Guerra

 

Guerra

Português

Se é costume dizer-se que o carteiro bate sempre duas vezes, essa não passa de mais uma mentira neste mundo delas feitas. Naquele dia, um único toque seco da aldraba na madeira foi o que bastou para anunciar a cascata que lhe brotaria em catadupa pelo rosto, com a fúria dos dilúvios que, de tempos a tempos, levam consigo civilizações e homens – afinal, era a perda do seu que aquele trazia.

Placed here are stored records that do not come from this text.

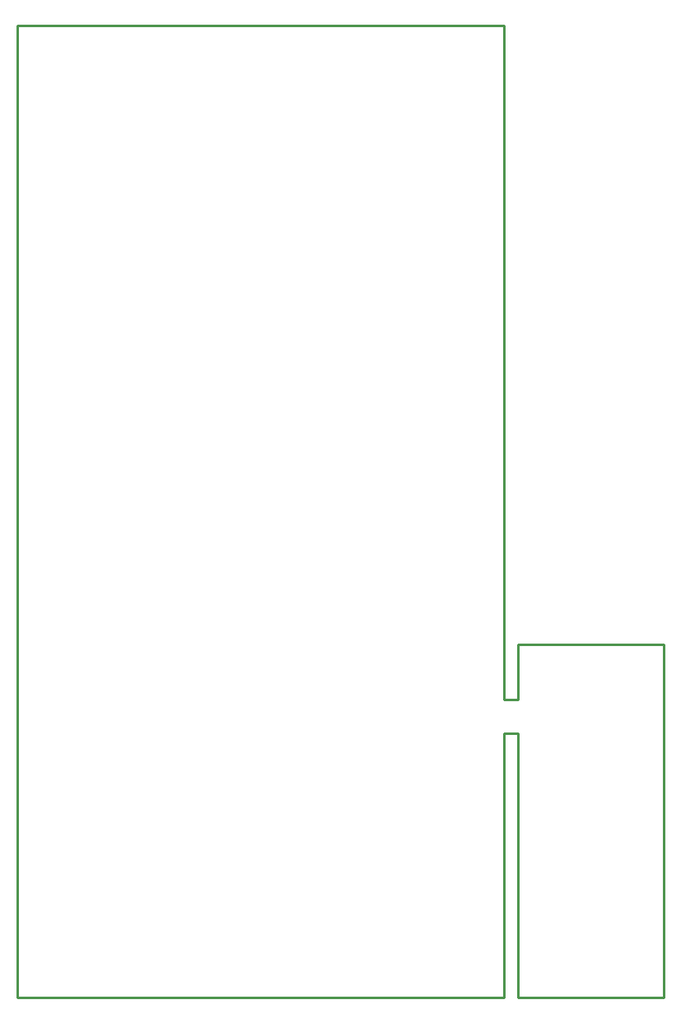
<source format=gko>
G04 Layer: BoardOutlineLayer*
G04 EasyEDA v6.5.42, 2024-05-28 01:04:16*
G04 864da046108442dba22ddf06c26b1ed7,510c7b70758e4c7f89447156c1b3190b,10*
G04 Gerber Generator version 0.2*
G04 Scale: 100 percent, Rotated: No, Reflected: No *
G04 Dimensions in millimeters *
G04 leading zeros omitted , absolute positions ,4 integer and 5 decimal *
%FSLAX45Y45*%
%MOMM*%

%ADD10C,0.2540*%
D10*
X0Y9999979D02*
G01*
X4999990Y9999979D01*
X4999990Y3060700D01*
X5143500Y3060700D01*
X5143500Y3632200D01*
X6642100Y3632200D01*
X6642100Y0D01*
X5143500Y0D01*
X5143500Y2717800D01*
X4999990Y2717800D01*
X4999990Y0D01*
X0Y0D01*
X0Y9999979D01*

%LPD*%
M02*

</source>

Dava a sopa aguada ao bebé quando o som lhes aconteceu. Com mais fadiga do que zelo, colocou o rebento nos braços e abriu a porta, o incessante mamã, mamã ignorado. Quase apreensivo, um homem demasiado velho estendeu-lhe o envelope negro. Foi esse o instante em que o mundo parou, congelado, e ela com ele. O impotente mensageiro ia já na esquina quando sentiu o bater da porta – o selar de um inferno que dava graças por não ser seu.

Lá dentro, a criança desinteressava-se pelo choro materno; brincava agora com o pião de corda deixado pelo pai antes de partir, um piscar de olho cúmplice a substituir o misto de ternura e dor desmesuradas que temera demasiado mostrar. A mulher abriu a carta, enxugou as lágrimas. E começou a ler. Exma. Sra. Josefa Teixeira, escrevia uma qualquer voz, lamentamos informá-la do falecimento do seu cônjuge, Manuel Teixeira, na frente de guerra guineense.

O resto não importava; desamparou o papel. Anestesiada, acariciou o ventre, onde repousava, alheada, a derradeira herança do homem a quem dera o corpo, a alma e tudo. Então, um pontapé inesperado sobressaltou-a: era a vida que se prenunciava, tal como a morte se fizera chegar naquela velha mão – a vida que é tudo, mesmo quando é nada.

Baixou-se para a inocência intocada dos olhos enormes. Manuel, disse-lhes. Este vai chamar-se Manuel. E, contra tudo, sorriu.